I get bitchy when people imply that I'm lazy. Particularly when it's the weekend. I am most definitely NOT lazy. I work my ass off all week. The weekend is my time. I have a maid, so I don't have to clean. I do my laundry on the weeknights, so I have no laundry. If I want to lay sprawled out in my chair with my legs up on my ottoman, not take a shower, wrap up in a chenille throw, read a meaningless book and watch crappy TV, by God, I will. Don't attempt to make me feel guilty because I don't want to sit outside in the 90 degree heat with the bugs and the barking of the neighborhood dogs and the endless bird chirping. Sometimes, I would rather be outside. Many a time have I sat out on my swing and read a book all day in the sun, but sometimes I want the mindlessness of the TV on in the background, the air conditioner cooling my body and the book of my choice. Preferring for you to shut up and let me do what I want on the only two days that I DON'T have to follow other people's rules and demands instead of cleaning the storage room, re-arranging my kitchen cabinets, ironing my clothes or washing my car is NOT a sin. If this makes me hard to live with, so be it.

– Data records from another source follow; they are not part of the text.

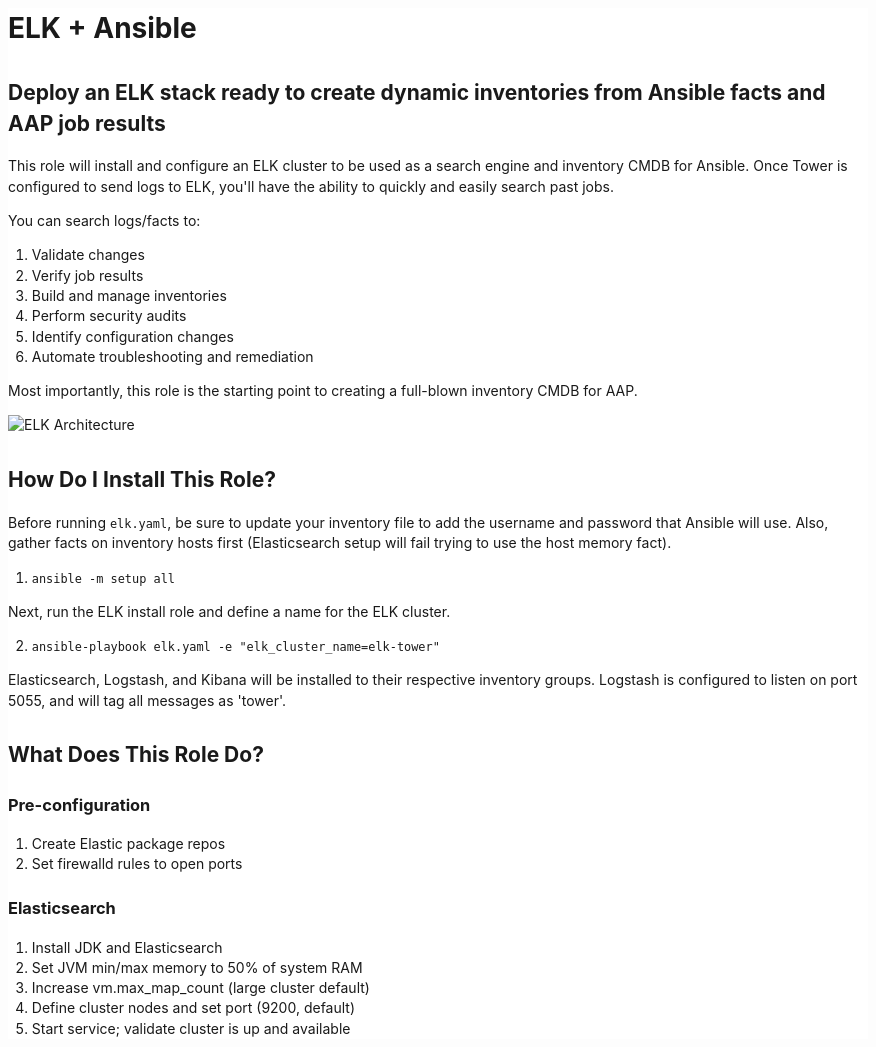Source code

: # ELK + Ansible

## Deploy an ELK stack ready to create dynamic inventories from Ansible facts and AAP job results

This role will install and configure an ELK cluster to be used as a search engine and inventory CMDB for Ansible. Once Tower is configured to send logs to ELK, you'll have the ability to quickly and easily search past jobs.

You can search logs/facts to:
  1. Validate changes
  2. Verify job results
  3. Build and manage inventories
  4. Perform security audits
  5. Identify configuration changes
  6. Automate troubleshooting and remediation

Most importantly, this role is the starting point to creating a full-blown inventory CMDB for AAP.

![ELK Architecture](elk.png)


## How Do I Install This Role?

Before running `elk.yaml`, be sure to update your inventory file to add the username and password that Ansible will use. Also, gather facts on inventory hosts first (Elasticsearch setup will fail trying to use the host memory fact).

  1. `ansible -m setup all`

Next, run the ELK install role and define a name for the ELK cluster.

  2. `ansible-playbook elk.yaml -e "elk_cluster_name=elk-tower"`

Elasticsearch, Logstash, and Kibana will be installed to their respective inventory groups. Logstash is configured to listen on port 5055, and will tag all messages as 'tower'.



## What Does This Role Do?

### Pre-configuration
  1. Create Elastic package repos
  2. Set firewalld rules to open ports

### Elasticsearch
  1. Install JDK and Elasticsearch
  2. Set JVM min/max memory to 50% of system RAM
  3. Increase vm.max_map_count (large cluster default)
  5. Define cluster nodes and set port (9200, default)
  6. Start service; validate cluster is up and available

I get bitchy when people make snide comments about what I eat or how I eat or when I eat. Yet again, it's the judgement thing. I don't judge you on what you eat or how you eat, leave me the hell alone about how I do. If I want to eat nothing all day and then sit in front of the TV and devour an entire can of cashews, that's my choice. Cashews aren't that bad for you, particularly when you haven't had anything else all day. If I want to work all day long, come home and eat a salad, some pasta and some grilled chicken and then later have a twinkie or two - it's not going to kill me! I can have a GD twinkie. Don't look at me with a condescending glance or say something like "Didn't we just eat dinner?" or "That's healthy." Yet again, I'm 25 years old, I've made it this far, I think I will make it a little farther. And do you really think your glances or comments are going to alter my eating habits . . . or do you think MAYBE that they will piss me off enough that I might eat more just to spite you. If this makes me hard to live with, so be it.
So, basically, this all boils down to the following: We all have things we won't budge on. We're all selfish people in our own way. If eating a twinkie, watching my TV, laying on my chair, being a neat freak, buying a purse and not wanting to clean my damn storage room makes me hard to live with, so be it. But you guys have your selfish actions in your own house, too. Just remember that when you're about to venture into someone else's home for a period of time longer than a few hours. Maybe you don't like it when someone puts their feet on your coffee table, I know I don't, but I also know 12 other people who think it's perfectly fine. You respect me and my choices and I will reciprocate. Then maybe neither of us will be so hard to live with.